I'm trying to do a simple genomic track intersection in R, and running into major performance problems, probably related to my use of for loops.
In this situation, I have pre-defined windows at intervals of 100bp and I'm trying to calculate how much of each window is covered by the annotations in mylist. Graphically, it looks something like this:
0 100 200 300 400 500 600
windows: |-----|-----|-----|-----|-----|-----|
mylist: |-| |-----------|
So I wrote some code to do just that, but it's fairly slow and has become a bottleneck in my code:
##window for each 100-bp segment
windows <- numeric(6)
##second track
mylist = vector("list")
mylist[[1]] = c(1,20)
mylist[[2]] = c(120,320)
##do the intersection
for(i in 1:length(mylist)){
st <- floor(mylist[[i]][1]/100)+1
sp <- floor(mylist[[i]][2]/100)+1
for(j in st:sp){
b <- max((j-1)*100, mylist[[i]][1])
e <- min(j*100, mylist[[i]][2])
windows[j] <- windows[j] + e - b + 1
}
}
print(windows)
[1] 20 81 101 21 0 0
Naturally, this is being used on data sets that are much larger than the example I provide here. Through some profiling, I can see that the bottleneck is in the for loops, but my clumsy attempt to vectorize it using *apply functions resulted in code that runs an order of magnitude more slowly.
I suppose I could write something in C, but I'd like to avoid that if possible. Can anyone suggest another approach that will speed this calculation up?

____

* Assigned task 1 *
According to the forum post, where did profiling show the bottleneck to be?
* Assigned task 2 *
Return the passage of the forum post starting at "##do the intersection" and ending at "this calculation up?".

____

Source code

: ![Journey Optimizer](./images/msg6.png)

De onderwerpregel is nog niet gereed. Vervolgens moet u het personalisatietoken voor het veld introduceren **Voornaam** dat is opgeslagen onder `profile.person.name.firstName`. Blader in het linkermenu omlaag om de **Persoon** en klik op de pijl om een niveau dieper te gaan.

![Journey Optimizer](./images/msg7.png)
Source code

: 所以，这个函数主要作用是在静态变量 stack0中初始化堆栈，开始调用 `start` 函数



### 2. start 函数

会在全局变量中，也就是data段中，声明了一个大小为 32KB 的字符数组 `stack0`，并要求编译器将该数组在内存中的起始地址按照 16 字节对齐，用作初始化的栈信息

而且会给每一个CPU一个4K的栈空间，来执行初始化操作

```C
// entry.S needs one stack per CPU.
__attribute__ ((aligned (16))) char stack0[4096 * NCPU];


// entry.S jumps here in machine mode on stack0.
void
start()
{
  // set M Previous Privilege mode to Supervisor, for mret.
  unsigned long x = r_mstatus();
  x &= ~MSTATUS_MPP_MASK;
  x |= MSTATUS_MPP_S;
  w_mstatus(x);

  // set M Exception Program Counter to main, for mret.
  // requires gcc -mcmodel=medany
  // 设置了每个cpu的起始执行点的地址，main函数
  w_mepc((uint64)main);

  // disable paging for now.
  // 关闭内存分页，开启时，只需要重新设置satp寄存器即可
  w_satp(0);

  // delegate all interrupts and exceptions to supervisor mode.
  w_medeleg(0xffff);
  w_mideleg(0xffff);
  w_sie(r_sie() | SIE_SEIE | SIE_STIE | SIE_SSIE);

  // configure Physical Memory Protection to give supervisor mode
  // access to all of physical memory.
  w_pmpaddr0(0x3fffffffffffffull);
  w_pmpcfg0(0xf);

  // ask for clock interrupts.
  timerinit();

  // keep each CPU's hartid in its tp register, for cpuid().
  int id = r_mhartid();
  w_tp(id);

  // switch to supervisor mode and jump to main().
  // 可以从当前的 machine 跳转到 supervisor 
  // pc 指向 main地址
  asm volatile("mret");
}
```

____

* Task response 1 *
In the for loops.

* Task response 2 *
##do the intersection
for(i in 1:length(mylist)){
st <- floor(mylist[[i]][1]/100)+1
sp <- floor(mylist[[i]][2]/100)+1
for(j in st:sp){
b <- max((j-1)*100, mylist[[i]][1])
e <- min(j*100, mylist[[i]][2])
windows[j] <- windows[j] + e - b + 1
}
}
print(windows)
[1] 20 81 101 21 0 0
Naturally, this is being used on data sets that are much larger than the example I provide here. Through some profiling, I can see that the bottleneck is in the for loops, but my clumsy attempt to vectorize it using *apply functions resulted in code that runs an order of magnitude more slowly.
I suppose I could write something in C, but I'd like to avoid that if possible. Can anyone suggest another approach that will speed this calculation up?